Soil water storage and groundwater behaviour in a catenary sequence beneath forest in central Amazonia.
II. Floodplain water table behaviour and implications for streamflow generation
Abstract. Valley floor groundwater level data collected during the ABRACOS project (Gash et al. 1996), and published streamflow data from small forested catchments in geomorphologically similar areas nearby have been analysed to improve the understanding of the processes of streamflow generation. Early in the wet season, the floodplain water table is typically at 0.8 m depth, or less, and receives only local, vertical recharge. Large storms may create a groundwater ridge beneath the floodplain, temporarily creating a gradient in the direction of the hilislope. Later in the wet season, floodplain water levels are controlled primarily by the discharge of groundwater which maintains the dry season streamflow. The groundwater is recharged by deep drainage from beneath the plateau and slope areas once the dry season soil water deficit has been overcome.
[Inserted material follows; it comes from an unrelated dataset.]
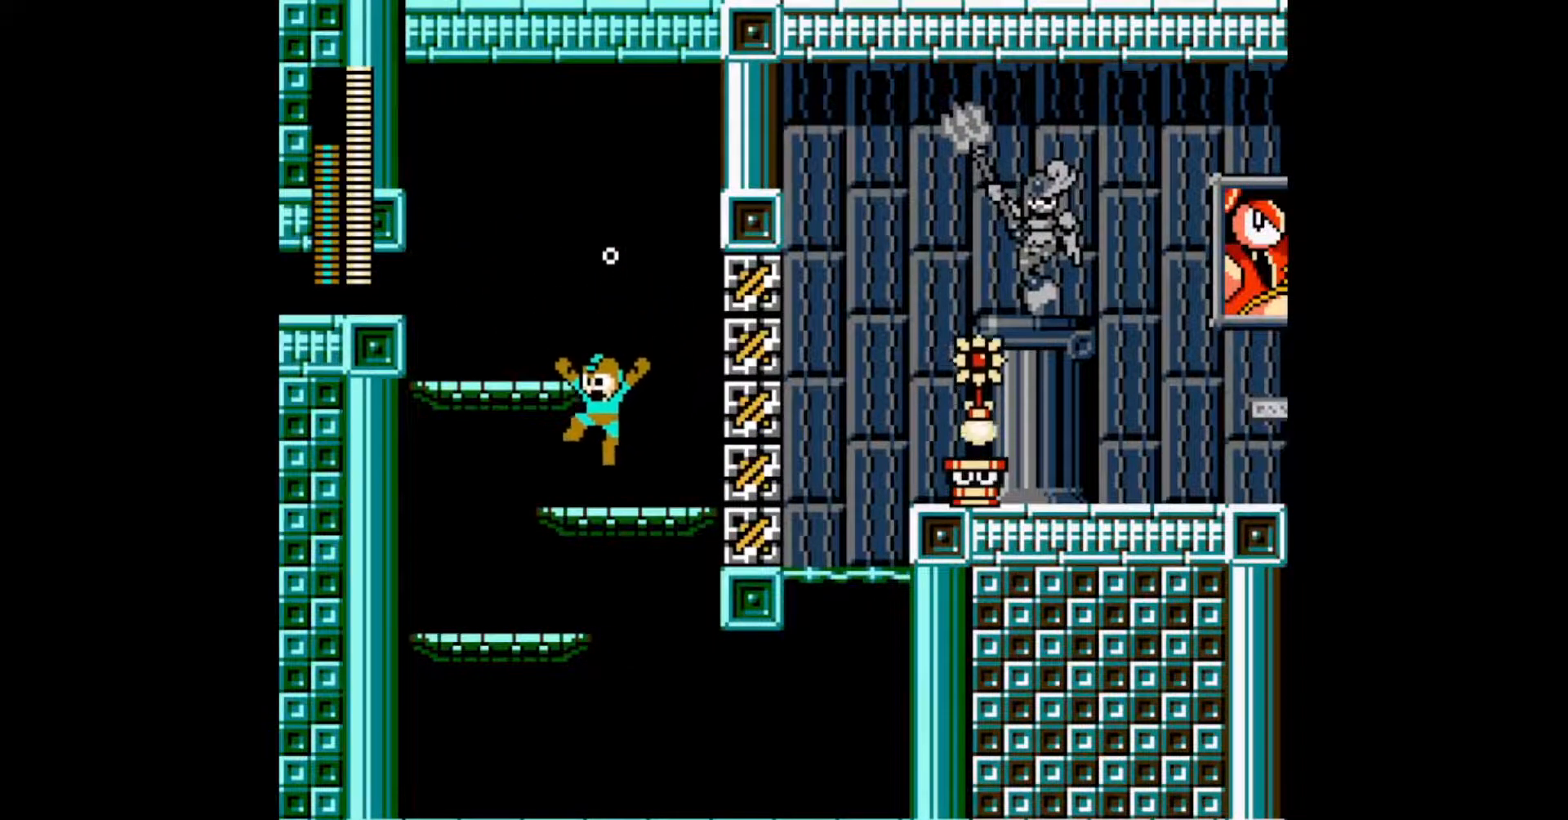
{"dt_ms": 500, "buttons": ["DPAD_RIGHT"], "events": [[167, "C", "down"], [300, "C", "up"], [350, "DPAD_LEFT", "up"], [383, "DPAD_RIGHT", "down"]]}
In the late wet season, the water level is almost at the floodplain surface and may create seeps on the lower slopes in very wet years. For the period 1966-1989, the recharge was estimated to range from 290 mm to 1601 mm with a mean of 1087 mm. Published data show that baseflow is 91% of annual runoff. Stormflow is generated on the floodplain, and water table recessions after rainfall events show that the runoff response depends on the depth to the water table. These results are from areas with deeply weathered and permeable soils; in areas of Amazonia with shallower soils, the predominant flow generation processes will differ (Elsenbeer and Lack, 1996).